■ Aufgabe A
Aktualisiere in den Übungsdaten die Zeilen von der Zeile mit „MAPE - 99.742 %“ bis zum Ende, indem du „labels“ durch „categories“ ersetzt und sonst nichts änderst. Gib nur diese Zeilen aus und lass die Bilder dabei weg.

_ _ _ _

# Meldungen KP300 - Zeit und Datum einstellen



## meinseins (14 März 2013)

Hallo Leute,

nach dieser Anleitung lasse ich mit die lokale Zeit im Grundbild anzeigen, soweit gut.

http://support.automation.siemens.com/WW/view/de/39182145

Allerdings werden Bitmeldungen mit einem falschen Datum und Zeit versehen (01.01.2004...)
Wie kann ich das realisieren?

P.S. Hat jemand einen Tipp wie ein Benutzer vor Ort über die Tasten des KP300 die Uhrzeit einstellen kann? Leider konnte ich da nichts finden.

Mfg,
 Michael


----------



## PN/DP (15 März 2013)

Die von Dir verlinkte Anleitung zeigt wie man die Uhr des Panels mit der Uhr der CPU SYNCHRONISIERT. Wenn Deine Meldungen immer noch einen falschen Zeitstempel haben, dann funktioniert diese Synchronisation bei Dir nicht oder die Uhr Deiner CPU geht falsch.

_ _ _ _

■ Aufgabe B
Kopiere den Forenthread zur Uhrzeit am KP300 vollständig und ohne jede Änderung.

_ _ _ _

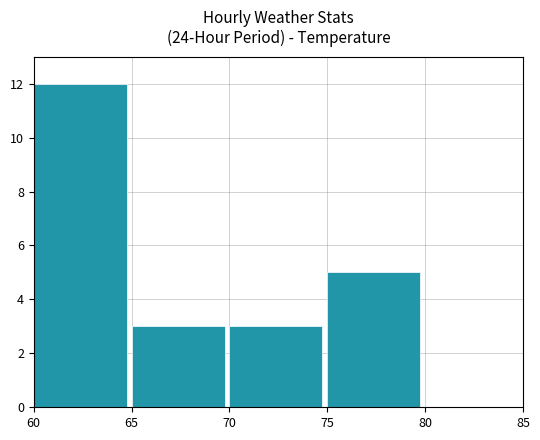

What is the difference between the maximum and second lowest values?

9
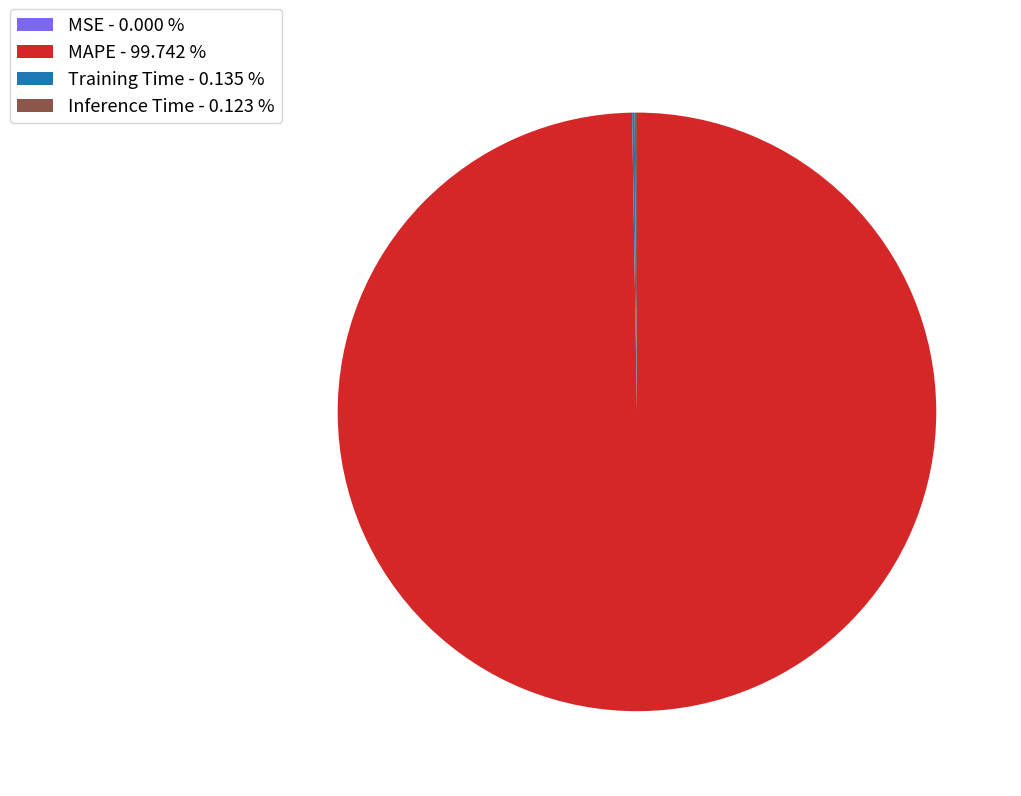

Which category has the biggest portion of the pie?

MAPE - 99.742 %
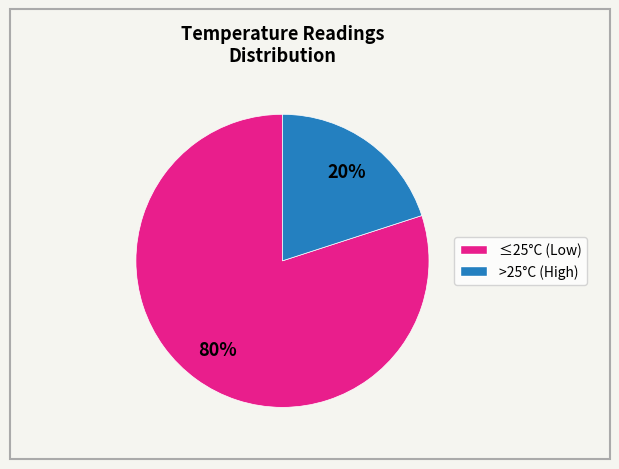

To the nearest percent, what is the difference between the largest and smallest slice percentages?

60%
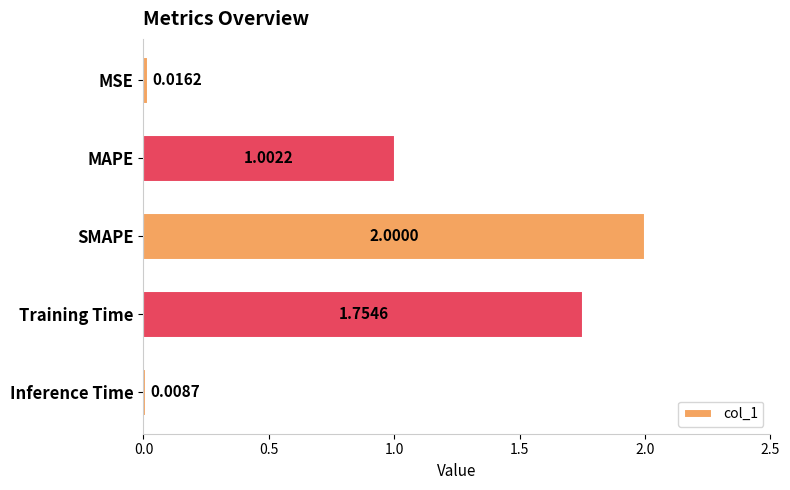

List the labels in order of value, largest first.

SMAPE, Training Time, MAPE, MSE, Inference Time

_ _ _ _

■ Ergebnis A
MAPE - 99.742 %

To the nearest percent, what is the difference between the largest and smallest slice percentages?

60%

List the categories in order of value, largest first.

SMAPE, Training Time, MAPE, MSE, Inference Time

■ Ergebnis B
# Meldungen KP300 - Zeit und Datum einstellen



## meinseins (14 März 2013)

Hallo Leute,

nach dieser Anleitung lasse ich mit die lokale Zeit im Grundbild anzeigen, soweit gut.

http://support.automation.siemens.com/WW/view/de/39182145

Allerdings werden Bitmeldungen mit einem falschen Datum und Zeit versehen (01.01.2004...)
Wie kann ich das realisieren?

P.S. Hat jemand einen Tipp wie ein Benutzer vor Ort über die Tasten des KP300 die Uhrzeit einstellen kann? Leider konnte ich da nichts finden.

Mfg,
 Michael


----------



## PN/DP (15 März 2013)

Die von Dir verlinkte Anleitung zeigt wie man die Uhr des Panels mit der Uhr der CPU SYNCHRONISIERT. Wenn Deine Meldungen immer noch einen falschen Zeitstempel haben, dann funktioniert diese Synchronisation bei Dir nicht oder die Uhr Deiner CPU geht falsch.